▸ **Exercise goal**
Look for "Wijmo" in every line of the listing. Copy the lines that have it.

▸ **Task inputs**
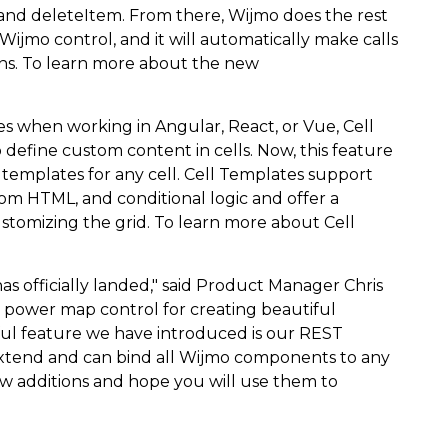
and deleteItem. From there, Wijmo does the rest
ijmo control, and it will automatically make calls
ons. To learn more about the new
s when working in Angular, React, or Vue, Cell
define custom content in cells. Now, this feature
l templates for any cell. Cell Templates support
m HTML, and conditional logic and offer a
stomizing the grid. To learn more about Cell
has officially landed," said Product Manager Chris
power map control for creating beautiful
ful feature we have introduced is our REST
o extend and can bind all Wijmo components to any
w additions and hope you will use them to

▸ **Task solution**
and deleteItem. From there, Wijmo does the rest
o extend and can bind all Wijmo components to any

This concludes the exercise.